「僕は肥った人の手を見ると、なぜか海豹の鰭を思い出している」

- 1892年3月1日~1927年7月24日
- 日本出身
- 小説家、評論家
原文
「僕は肥った人の手を見ると、なぜか海豹の鰭を思い出している」
解説
この名言は、芥川の観察力と連想の鋭さ、そしてユーモラスで皮肉な感覚をよく表している。肥えた人の手を見たときに海豹(アザラシ)の鰭を思い出すというのは、単なる外見上の類似を超えて、人間を動物的な視点で見る彼の冷静な目線を示している。

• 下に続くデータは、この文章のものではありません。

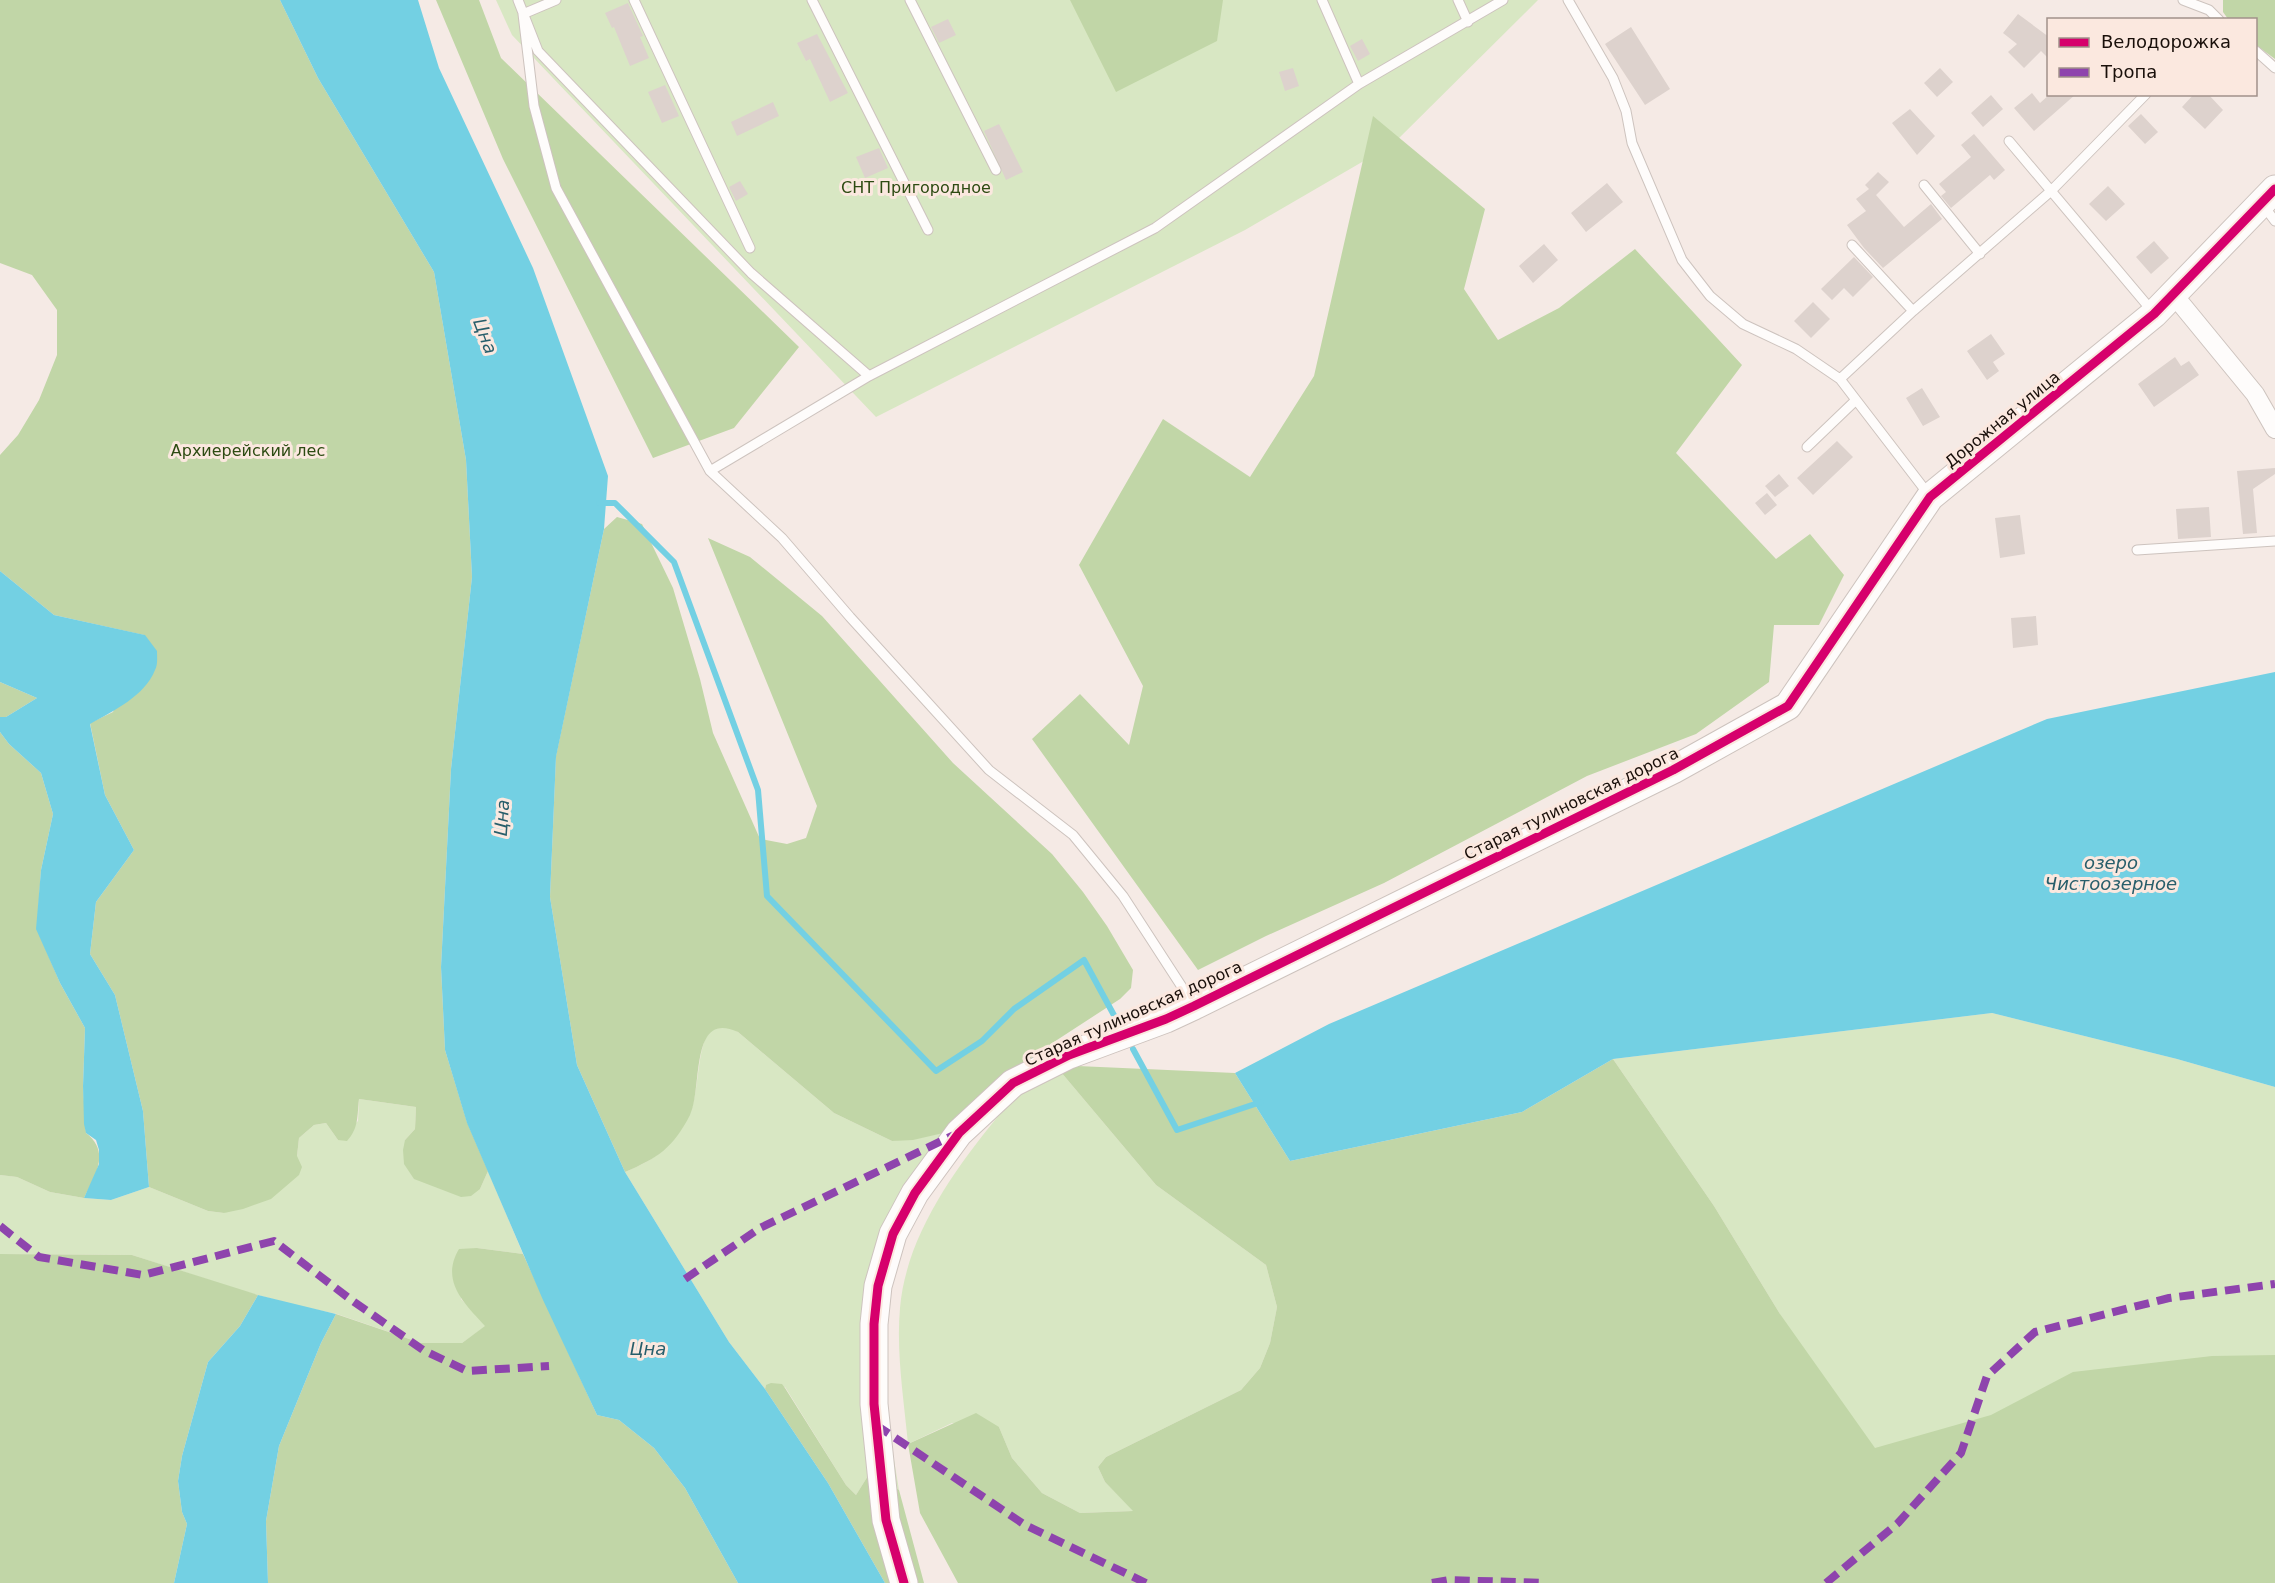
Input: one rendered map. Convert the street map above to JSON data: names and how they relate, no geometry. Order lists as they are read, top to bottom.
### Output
{
  "streets": {
    "street": ["Дорожная улица", "Старая тулиновская дорога"]
  },
  "crossings": [
    ["Дорожная улица", "Старая тулиновская дорога"]
  ],
  "water": ["Цна", "озеро Чистоозерное"],
  "parks": ["СНТ Пригородное", "Архиерейский лес"],
  "legend": ["Велодорожка", "Тропа"]
}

美醜や滑稽さを容赦なく見抜く作家の視点が、この一文に凝縮されている。
また、ここには人間存在に対する距離感や冷淡さ、あるいは諧謔精神も垣間見える。「鰭」という語が持つ非人間的・滑稽な印象を通じて、芥川は肥えた人間の手を一種の異物や奇観として捉えている。それは日常の中に潜む奇妙さを瞬時に言語化する才能であり、同時に他者との心理的な隔たりを感じさせる表現でもある。
現代においても、ふとした比喩や連想がユーモアや風刺として使われることは多い。この一言は、美的でも道徳的でもない視点から現実を切り取る芥川の感性をよく伝えている。人間を観察する眼差しの中に、どこか冷酷で、しかし詩的でもある世界が立ち上がる、芥川らしい一文である。